Vendredi 9 octobre, de 15h30 à 17h, Amphi 3, Antenne universitaire


MODERATEURS : ÉRIC FASSIN, professeur agrégé à l’ENS et FLORENCE TAMAGNE, maîtresse de conférences à l’Université de Lille 3.


INTERVENANTS  : PASCALE BARTHELEMY, maîtresse de conférence à l’ENS-LSH, JULES FALQUET, maîtresse de conférences en sociologie à l’université de Paris VII, CHRISTELLE TARAUD, professeure dans les programmes parisiens de Columbia University et de New York University.

Les travaux historiques montrent que l’ordre colonial passe par un ordre des corps. A l’intersection des enjeux de race, de sexualité et de filiation, la « biopolitique » déployée dans les sociétés colonisées amène en retour à s’interroger sur les sociétés colonisatrices, mais aussi postcoloniales.

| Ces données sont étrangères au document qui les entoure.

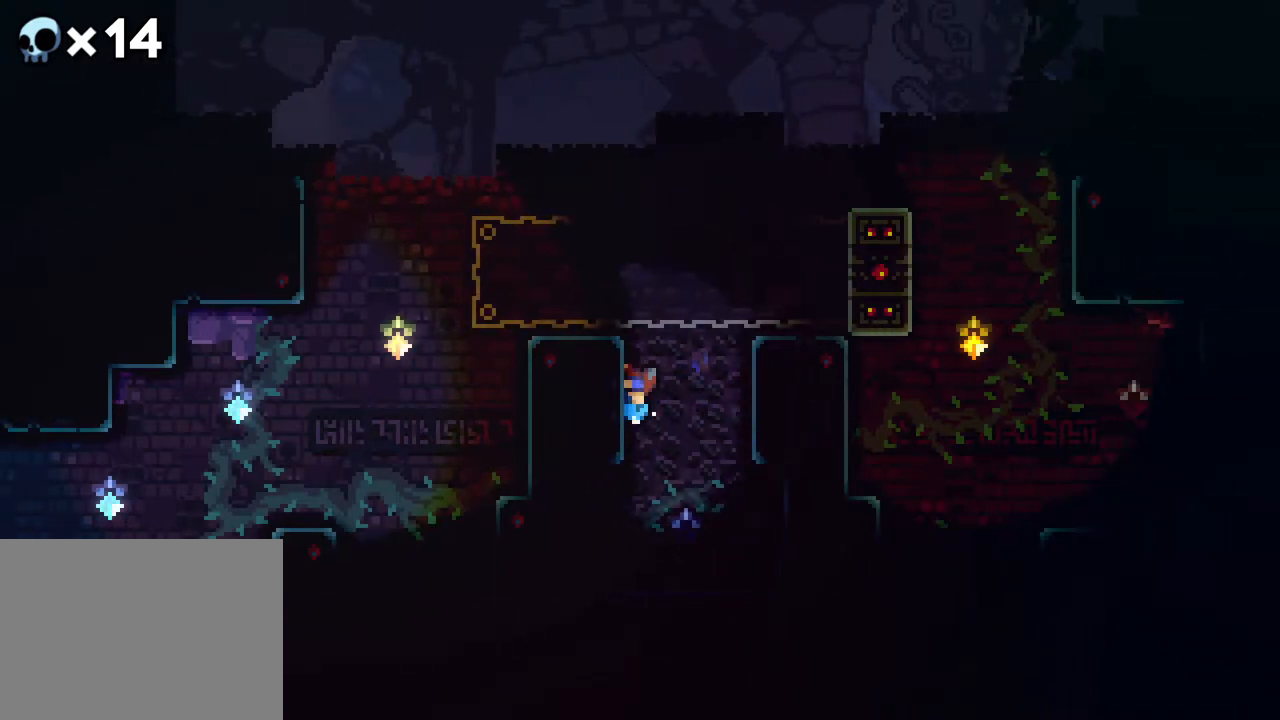
{"buttons": ["B", "R2", "DPAD_LEFT"], "events": [[167, "B", "down"]]}
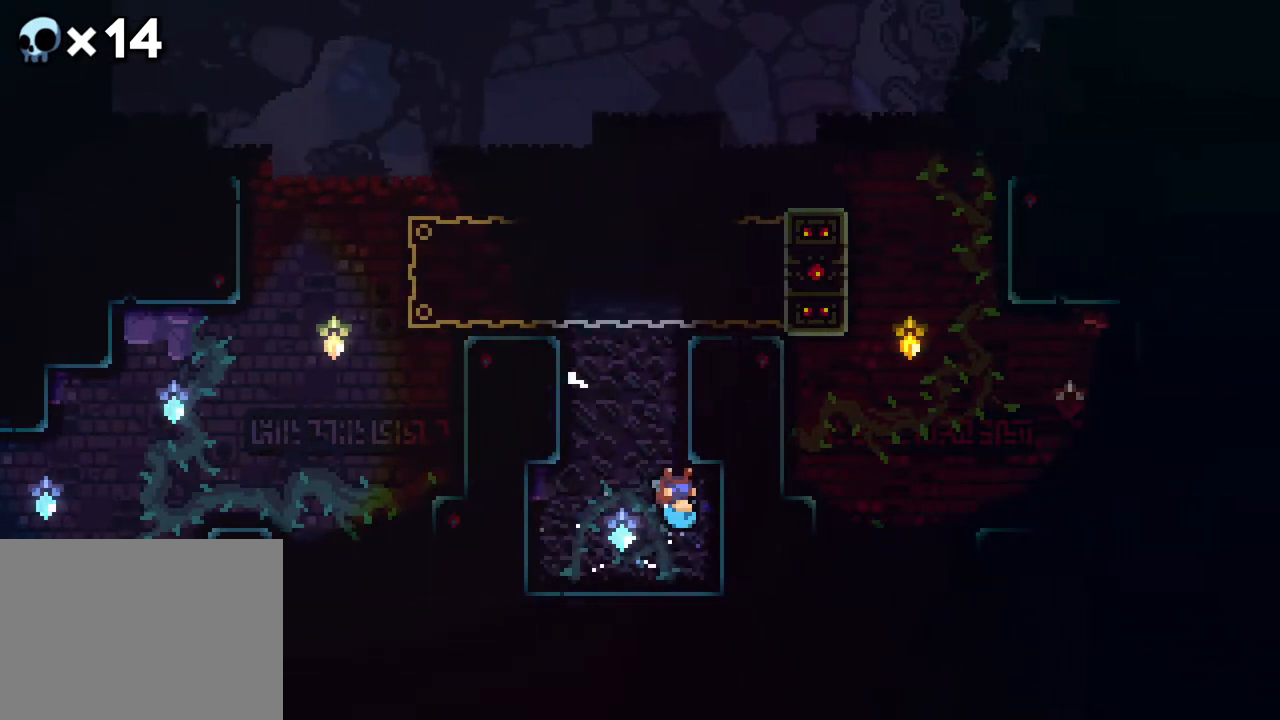
{"buttons": ["R2"], "events": [[33, "B", "up"], [117, "DPAD_LEFT", "up"], [267, "DPAD_LEFT", "down"], [317, "DPAD_LEFT", "up"]]}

LE CORPS POLITIQUE : QUELQUES REFLEXIONS A PROPOS DU 40E ANNIVERSAIRE DES EMEUTES DE STONEWALL

Samedi 10 octobre, de 14h à 15h, Salle Lavoisier du Conseil Général
Conférence de DIDIER ERIBON, professeur à la faculté de philosophie, sciences humaines et sociales de l’université d’Amiens


La politique sexuelle est toujours une politique du corps. D’une part, c’est le corps qui manifeste, qui proteste, qui se bat… Et d’autre part, c’est le corps qui est l’enjeu de la lutte : affirmer son droit de n’être pas conforme aux normes du genre et de la sexualité.


MASCULINITÉS ET IDENTITÉS MASCULINES

Samedi 10 octobre, de 15h30 à 17h, Amphi 2, Antenne universitaire


MODERATEURS : ÉRIC FASSIN, professeur agrégé à l’ENS et FLORENCE TAMAGNE, maîtresse de conférences à l’Université de Lille 3.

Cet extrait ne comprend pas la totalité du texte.